Convert all of the material below into a numbered list with one line per item, and leave out any blank lines.

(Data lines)
━━━━━━
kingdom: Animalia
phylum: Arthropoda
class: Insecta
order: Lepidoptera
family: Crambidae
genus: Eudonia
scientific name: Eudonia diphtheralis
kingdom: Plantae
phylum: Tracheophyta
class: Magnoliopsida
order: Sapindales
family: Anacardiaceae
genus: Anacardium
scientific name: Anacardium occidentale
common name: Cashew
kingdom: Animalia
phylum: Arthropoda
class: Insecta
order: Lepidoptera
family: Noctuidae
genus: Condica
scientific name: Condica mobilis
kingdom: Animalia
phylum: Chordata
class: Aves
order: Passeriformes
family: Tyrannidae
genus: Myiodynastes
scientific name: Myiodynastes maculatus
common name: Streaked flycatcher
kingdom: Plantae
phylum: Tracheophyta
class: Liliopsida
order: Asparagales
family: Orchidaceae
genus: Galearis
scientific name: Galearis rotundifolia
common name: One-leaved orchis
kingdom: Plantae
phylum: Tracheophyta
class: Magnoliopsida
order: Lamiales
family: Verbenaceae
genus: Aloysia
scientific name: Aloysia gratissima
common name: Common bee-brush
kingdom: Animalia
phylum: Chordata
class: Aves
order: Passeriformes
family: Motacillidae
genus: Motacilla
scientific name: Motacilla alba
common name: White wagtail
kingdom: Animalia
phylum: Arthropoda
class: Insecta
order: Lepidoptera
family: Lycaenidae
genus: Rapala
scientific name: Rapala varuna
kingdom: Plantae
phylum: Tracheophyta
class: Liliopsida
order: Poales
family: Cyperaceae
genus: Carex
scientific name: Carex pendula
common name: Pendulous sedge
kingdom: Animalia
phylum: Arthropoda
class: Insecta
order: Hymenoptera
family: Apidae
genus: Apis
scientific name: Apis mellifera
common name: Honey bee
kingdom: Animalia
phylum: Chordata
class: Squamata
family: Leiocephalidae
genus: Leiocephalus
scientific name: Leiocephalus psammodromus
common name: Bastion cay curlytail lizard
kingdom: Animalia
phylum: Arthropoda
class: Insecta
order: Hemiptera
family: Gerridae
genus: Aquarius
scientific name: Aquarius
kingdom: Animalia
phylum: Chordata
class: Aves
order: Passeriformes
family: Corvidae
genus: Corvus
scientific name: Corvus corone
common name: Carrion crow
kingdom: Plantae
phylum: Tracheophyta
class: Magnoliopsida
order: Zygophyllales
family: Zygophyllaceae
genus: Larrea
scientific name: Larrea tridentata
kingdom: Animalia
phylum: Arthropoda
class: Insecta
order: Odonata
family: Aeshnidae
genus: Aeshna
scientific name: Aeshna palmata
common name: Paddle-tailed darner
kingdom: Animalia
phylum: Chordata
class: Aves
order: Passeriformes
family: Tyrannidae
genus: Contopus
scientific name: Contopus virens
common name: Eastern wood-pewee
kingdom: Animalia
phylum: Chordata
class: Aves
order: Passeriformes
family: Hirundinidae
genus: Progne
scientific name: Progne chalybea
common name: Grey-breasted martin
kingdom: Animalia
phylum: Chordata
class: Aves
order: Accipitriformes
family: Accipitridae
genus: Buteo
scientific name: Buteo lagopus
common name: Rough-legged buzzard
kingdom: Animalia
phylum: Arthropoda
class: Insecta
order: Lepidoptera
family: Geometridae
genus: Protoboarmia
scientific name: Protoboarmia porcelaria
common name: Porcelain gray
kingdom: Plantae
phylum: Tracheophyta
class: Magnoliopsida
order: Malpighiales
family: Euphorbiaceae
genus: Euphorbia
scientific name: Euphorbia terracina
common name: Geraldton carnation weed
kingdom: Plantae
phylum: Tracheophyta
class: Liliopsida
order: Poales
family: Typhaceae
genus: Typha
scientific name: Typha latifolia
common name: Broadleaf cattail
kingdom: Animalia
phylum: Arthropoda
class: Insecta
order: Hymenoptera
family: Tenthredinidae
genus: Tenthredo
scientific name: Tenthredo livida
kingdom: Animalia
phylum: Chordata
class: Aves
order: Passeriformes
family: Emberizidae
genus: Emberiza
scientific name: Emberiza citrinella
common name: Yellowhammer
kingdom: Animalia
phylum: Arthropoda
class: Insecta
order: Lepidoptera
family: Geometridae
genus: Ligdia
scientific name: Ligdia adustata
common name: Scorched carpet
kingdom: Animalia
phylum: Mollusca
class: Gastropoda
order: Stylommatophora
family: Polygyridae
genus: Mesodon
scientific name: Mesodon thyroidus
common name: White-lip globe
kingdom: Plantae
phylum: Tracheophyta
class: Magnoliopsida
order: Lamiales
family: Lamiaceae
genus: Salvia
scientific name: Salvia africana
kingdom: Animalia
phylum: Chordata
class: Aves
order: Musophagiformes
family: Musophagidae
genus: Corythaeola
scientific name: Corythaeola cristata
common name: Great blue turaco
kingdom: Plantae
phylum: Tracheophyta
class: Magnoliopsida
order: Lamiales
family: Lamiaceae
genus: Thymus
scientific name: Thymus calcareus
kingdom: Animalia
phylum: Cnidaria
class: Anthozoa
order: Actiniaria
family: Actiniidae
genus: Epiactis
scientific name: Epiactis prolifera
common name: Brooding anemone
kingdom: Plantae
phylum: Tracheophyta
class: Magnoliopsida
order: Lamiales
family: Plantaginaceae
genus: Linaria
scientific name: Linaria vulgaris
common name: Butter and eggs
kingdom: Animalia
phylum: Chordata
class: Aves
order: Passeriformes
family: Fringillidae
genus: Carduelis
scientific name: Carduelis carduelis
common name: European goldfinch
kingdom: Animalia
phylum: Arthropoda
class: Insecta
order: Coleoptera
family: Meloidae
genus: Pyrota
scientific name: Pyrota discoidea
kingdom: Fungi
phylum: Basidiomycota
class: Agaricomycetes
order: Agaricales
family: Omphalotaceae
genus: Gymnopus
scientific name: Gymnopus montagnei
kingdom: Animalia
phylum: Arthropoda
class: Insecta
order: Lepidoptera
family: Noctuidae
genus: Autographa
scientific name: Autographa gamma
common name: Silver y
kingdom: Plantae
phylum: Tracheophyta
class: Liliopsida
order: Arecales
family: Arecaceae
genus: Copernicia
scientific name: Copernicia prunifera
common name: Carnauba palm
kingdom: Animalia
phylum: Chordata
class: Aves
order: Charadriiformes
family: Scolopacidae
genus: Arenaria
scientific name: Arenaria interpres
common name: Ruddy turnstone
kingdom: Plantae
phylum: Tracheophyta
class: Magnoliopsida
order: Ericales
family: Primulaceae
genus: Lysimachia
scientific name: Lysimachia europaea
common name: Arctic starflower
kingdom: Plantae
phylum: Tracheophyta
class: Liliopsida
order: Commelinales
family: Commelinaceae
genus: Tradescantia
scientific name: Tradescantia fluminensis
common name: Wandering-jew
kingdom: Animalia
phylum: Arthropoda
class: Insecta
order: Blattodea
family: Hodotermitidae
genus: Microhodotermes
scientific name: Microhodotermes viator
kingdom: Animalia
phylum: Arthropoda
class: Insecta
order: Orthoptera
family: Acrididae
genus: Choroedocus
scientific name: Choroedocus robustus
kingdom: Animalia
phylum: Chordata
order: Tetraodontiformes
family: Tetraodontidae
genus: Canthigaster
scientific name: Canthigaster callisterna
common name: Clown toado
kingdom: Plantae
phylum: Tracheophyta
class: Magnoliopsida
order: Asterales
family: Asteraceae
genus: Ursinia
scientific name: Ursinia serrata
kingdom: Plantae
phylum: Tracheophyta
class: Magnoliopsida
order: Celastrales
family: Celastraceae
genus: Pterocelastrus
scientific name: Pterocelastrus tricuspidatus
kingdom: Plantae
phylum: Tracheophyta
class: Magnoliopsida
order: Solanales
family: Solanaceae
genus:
━━━━━━
Exercise solution:
1. kingdom: Animalia
2. phylum: Arthropoda
3. class: Insecta
4. order: Lepidoptera
5. family: Crambidae
6. genus: Eudonia
7. scientific name: Eudonia diphtheralis
8. kingdom: Plantae
9. phylum: Tracheophyta
10. class: Magnoliopsida
11. order: Sapindales
12. family: Anacardiaceae
13. genus: Anacardium
14. scientific name: Anacardium occidentale
15. common name: Cashew
16. kingdom: Animalia
17. phylum: Arthropoda
18. class: Insecta
19. order: Lepidoptera
20. family: Noctuidae
21. genus: Condica
22. scientific name: Condica mobilis
23. kingdom: Animalia
24. phylum: Chordata
25. class: Aves
26. order: Passeriformes
27. family: Tyrannidae
28. genus: Myiodynastes
29. scientific name: Myiodynastes maculatus
30. common name: Streaked flycatcher
31. kingdom: Plantae
32. phylum: Tracheophyta
33. class: Liliopsida
34. order: Asparagales
35. family: Orchidaceae
36. genus: Galearis
37. scientific name: Galearis rotundifolia
38. common name: One-leaved orchis
39. kingdom: Plantae
40. phylum: Tracheophyta
41. class: Magnoliopsida
42. order: Lamiales
43. family: Verbenaceae
44. genus: Aloysia
45. scientific name: Aloysia gratissima
46. common name: Common bee-brush
47. kingdom: Animalia
48. phylum: Chordata
49. class: Aves
50. order: Passeriformes
51. family: Motacillidae
52. genus: Motacilla
53. scientific name: Motacilla alba
54. common name: White wagtail
55. kingdom: Animalia
56. phylum: Arthropoda
57. class: Insecta
58. order: Lepidoptera
59. family: Lycaenidae
60. genus: Rapala
61. scientific name: Rapala varuna
62. kingdom: Plantae
63. phylum: Tracheophyta
64. class: Liliopsida
65. order: Poales
66. family: Cyperaceae
67. genus: Carex
68. scientific name: Carex pendula
69. common name: Pendulous sedge
70. kingdom: Animalia
71. phylum: Arthropoda
72. class: Insecta
73. order: Hymenoptera
74. family: Apidae
75. genus: Apis
76. scientific name: Apis mellifera
77. common name: Honey bee
78. kingdom: Animalia
79. phylum: Chordata
80. class: Squamata
81. family: Leiocephalidae
82. genus: Leiocephalus
83. scientific name: Leiocephalus psammodromus
84. common name: Bastion cay curlytail lizard
85. kingdom: Animalia
86. phylum: Arthropoda
87. class: Insecta
88. order: Hemiptera
89. family: Gerridae
90. genus: Aquarius
91. scientific name: Aquarius
92. kingdom: Animalia
93. phylum: Chordata
94. class: Aves
95. order: Passeriformes
96. family: Corvidae
97. genus: Corvus
98. scientific name: Corvus corone
99. common name: Carrion crow
100. kingdom: Plantae
101. phylum: Tracheophyta
102. class: Magnoliopsida
103. order: Zygophyllales
104. family: Zygophyllaceae
105. genus: Larrea
106. scientific name: Larrea tridentata
107. kingdom: Animalia
108. phylum: Arthropoda
109. class: Insecta
110. order: Odonata
111. family: Aeshnidae
112. genus: Aeshna
113. scientific name: Aeshna palmata
114. common name: Paddle-tailed darner
115. kingdom: Animalia
116. phylum: Chordata
117. class: Aves
118. order: Passeriformes
119. family: Tyrannidae
120. genus: Contopus
121. scientific name: Contopus virens
122. common name: Eastern wood-pewee
123. kingdom: Animalia
124. phylum: Chordata
125. class: Aves
126. order: Passeriformes
127. family: Hirundinidae
128. genus: Progne
129. scientific name: Progne chalybea
130. common name: Grey-breasted martin
131. kingdom: Animalia
132. phylum: Chordata
133. class: Aves
134. order: Accipitriformes
135. family: Accipitridae
136. genus: Buteo
137. scientific name: Buteo lagopus
138. common name: Rough-legged buzzard
139. kingdom: Animalia
140. phylum: Arthropoda
141. class: Insecta
142. order: Lepidoptera
143. family: Geometridae
144. genus: Protoboarmia
145. scientific name: Protoboarmia porcelaria
146. common name: Porcelain gray
147. kingdom: Plantae
148. phylum: Tracheophyta
149. class: Magnoliopsida
150. order: Malpighiales
151. family: Euphorbiaceae
152. genus: Euphorbia
153. scientific name: Euphorbia terracina
154. common name: Geraldton carnation weed
155. kingdom: Plantae
156. phylum: Tracheophyta
157. class: Liliopsida
158. order: Poales
159. family: Typhaceae
160. genus: Typha
161. scientific name: Typha latifolia
162. common name: Broadleaf cattail
163. kingdom: Animalia
164. phylum: Arthropoda
165. class: Insecta
166. order: Hymenoptera
167. family: Tenthredinidae
168. genus: Tenthredo
169. scientific name: Tenthredo livida
170. kingdom: Animalia
171. phylum: Chordata
172. class: Aves
173. order: Passeriformes
174. family: Emberizidae
175. genus: Emberiza
176. scientific name: Emberiza citrinella
177. common name: Yellowhammer
178. kingdom: Animalia
179. phylum: Arthropoda
180. class: Insecta
181. order: Lepidoptera
182. family: Geometridae
183. genus: Ligdia
184. scientific name: Ligdia adustata
185. common name: Scorched carpet
186. kingdom: Animalia
187. phylum: Mollusca
188. class: Gastropoda
189. order: Stylommatophora
190. family: Polygyridae
191. genus: Mesodon
192. scientific name: Mesodon thyroidus
193. common name: White-lip globe
194. kingdom: Plantae
195. phylum: Tracheophyta
196. class: Magnoliopsida
197. order: Lamiales
198. family: Lamiaceae
199. genus: Salvia
200. scientific name: Salvia africana
201. kingdom: Animalia
202. phylum: Chordata
203. class: Aves
204. order: Musophagiformes
205. family: Musophagidae
206. genus: Corythaeola
207. scientific name: Corythaeola cristata
208. common name: Great blue turaco
209. kingdom: Plantae
210. phylum: Tracheophyta
211. class: Magnoliopsida
212. order: Lamiales
213. family: Lamiaceae
214. genus: Thymus
215. scientific name: Thymus calcareus
216. kingdom: Animalia
217. phylum: Cnidaria
218. class: Anthozoa
219. order: Actiniaria
220. family: Actiniidae
221. genus: Epiactis
222. scientific name: Epiactis prolifera
223. common name: Brooding anemone
224. kingdom: Plantae
225. phylum: Tracheophyta
226. class: Magnoliopsida
227. order: Lamiales
228. family: Plantaginaceae
229. genus: Linaria
230. scientific name: Linaria vulgaris
231. common name: Butter and eggs
232. kingdom: Animalia
233. phylum: Chordata
234. class: Aves
235. order: Passeriformes
236. family: Fringillidae
237. genus: Carduelis
238. scientific name: Carduelis carduelis
239. common name: European goldfinch
240. kingdom: Animalia
241. phylum: Arthropoda
242. class: Insecta
243. order: Coleoptera
244. family: Meloidae
245. genus: Pyrota
246. scientific name: Pyrota discoidea
247. kingdom: Fungi
248. phylum: Basidiomycota
249. class: Agaricomycetes
250. order: Agaricales
251. family: Omphalotaceae
252. genus: Gymnopus
253. scientific name: Gymnopus montagnei
254. kingdom: Animalia
255. phylum: Arthropoda
256. class: Insecta
257. order: Lepidoptera
258. family: Noctuidae
259. genus: Autographa
260. scientific name: Autographa gamma
261. common name: Silver y
262. kingdom: Plantae
263. phylum: Tracheophyta
264. class: Liliopsida
265. order: Arecales
266. family: Arecaceae
267. genus: Copernicia
268. scientific name: Copernicia prunifera
269. common name: Carnauba palm
270. kingdom: Animalia
271. phylum: Chordata
272. class: Aves
273. order: Charadriiformes
274. family: Scolopacidae
275. genus: Arenaria
276. scientific name: Arenaria interpres
277. common name: Ruddy turnstone
278. kingdom: Plantae
279. phylum: Tracheophyta
280. class: Magnoliopsida
281. order: Ericales
282. family: Primulaceae
283. genus: Lysimachia
284. scientific name: Lysimachia europaea
285. common name: Arctic starflower
286. kingdom: Plantae
287. phylum: Tracheophyta
288. class: Liliopsida
289. order: Commelinales
290. family: Commelinaceae
291. genus: Tradescantia
292. scientific name: Tradescantia fluminensis
293. common name: Wandering-jew
294. kingdom: Animalia
295. phylum: Arthropoda
296. class: Insecta
297. order: Blattodea
298. family: Hodotermitidae
299. genus: Microhodotermes
300. scientific name: Microhodotermes viator
301. kingdom: Animalia
302. phylum: Arthropoda
303. class: Insecta
304. order: Orthoptera
305. family: Acrididae
306. genus: Choroedocus
307. scientific name: Choroedocus robustus
308. kingdom: Animalia
309. phylum: Chordata
310. order: Tetraodontiformes
311. family: Tetraodontidae
312. genus: Canthigaster
313. scientific name: Canthigaster callisterna
314. common name: Clown toado
315. kingdom: Plantae
316. phylum: Tracheophyta
317. class: Magnoliopsida
318. order: Asterales
319. family: Asteraceae
320. genus: Ursinia
321. scientific name: Ursinia serrata
322. kingdom: Plantae
323. phylum: Tracheophyta
324. class: Magnoliopsida
325. order: Celastrales
326. family: Celastraceae
327. genus: Pterocelastrus
328. scientific name: Pterocelastrus tricuspidatus
329. kingdom: Plantae
330. phylum: Tracheophyta
331. class: Magnoliopsida
332. order: Solanales
333. family: Solanaceae
334. genus:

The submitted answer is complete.